Segment Start: Extracted entries

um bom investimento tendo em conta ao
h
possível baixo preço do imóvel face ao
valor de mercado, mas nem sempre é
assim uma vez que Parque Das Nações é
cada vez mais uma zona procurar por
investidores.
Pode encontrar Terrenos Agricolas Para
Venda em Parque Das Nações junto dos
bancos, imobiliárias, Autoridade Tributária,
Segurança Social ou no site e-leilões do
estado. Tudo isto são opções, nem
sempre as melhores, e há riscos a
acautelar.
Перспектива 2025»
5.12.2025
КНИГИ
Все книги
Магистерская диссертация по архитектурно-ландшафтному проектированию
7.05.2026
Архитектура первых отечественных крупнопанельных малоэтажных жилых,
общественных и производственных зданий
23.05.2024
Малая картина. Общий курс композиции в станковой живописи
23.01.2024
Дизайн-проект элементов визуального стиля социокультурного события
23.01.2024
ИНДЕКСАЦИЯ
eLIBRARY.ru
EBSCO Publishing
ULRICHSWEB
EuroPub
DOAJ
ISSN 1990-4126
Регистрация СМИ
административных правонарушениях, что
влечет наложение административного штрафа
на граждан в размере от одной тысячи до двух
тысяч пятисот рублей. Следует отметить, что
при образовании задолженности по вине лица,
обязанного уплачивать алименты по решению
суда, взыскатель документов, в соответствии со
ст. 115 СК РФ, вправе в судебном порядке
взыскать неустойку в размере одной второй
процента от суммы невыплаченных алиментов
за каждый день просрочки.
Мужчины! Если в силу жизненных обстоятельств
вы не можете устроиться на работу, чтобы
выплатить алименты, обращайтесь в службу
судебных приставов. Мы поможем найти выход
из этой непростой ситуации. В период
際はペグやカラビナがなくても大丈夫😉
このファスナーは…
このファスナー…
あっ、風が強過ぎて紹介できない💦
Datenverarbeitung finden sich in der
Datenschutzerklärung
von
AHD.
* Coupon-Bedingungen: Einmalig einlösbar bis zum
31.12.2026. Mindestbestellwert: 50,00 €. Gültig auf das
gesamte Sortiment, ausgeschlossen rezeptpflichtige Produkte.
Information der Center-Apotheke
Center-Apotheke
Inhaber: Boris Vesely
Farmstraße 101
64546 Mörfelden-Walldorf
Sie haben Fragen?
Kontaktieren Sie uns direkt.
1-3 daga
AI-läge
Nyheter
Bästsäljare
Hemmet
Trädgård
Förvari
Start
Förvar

Segment End: Extracted entries

Up to and including the line with "bancos, imobiliárias, Autoridade", output every line of the records above exactly, starting from the first; output nothing else.

Answer section:
um bom investimento tendo em conta ao
h
possível baixo preço do imóvel face ao
valor de mercado, mas nem sempre é
assim uma vez que Parque Das Nações é
cada vez mais uma zona procurar por
investidores.
Pode encontrar Terrenos Agricolas Para
Venda em Parque Das Nações junto dos
bancos, imobiliárias, Autoridade Tributária,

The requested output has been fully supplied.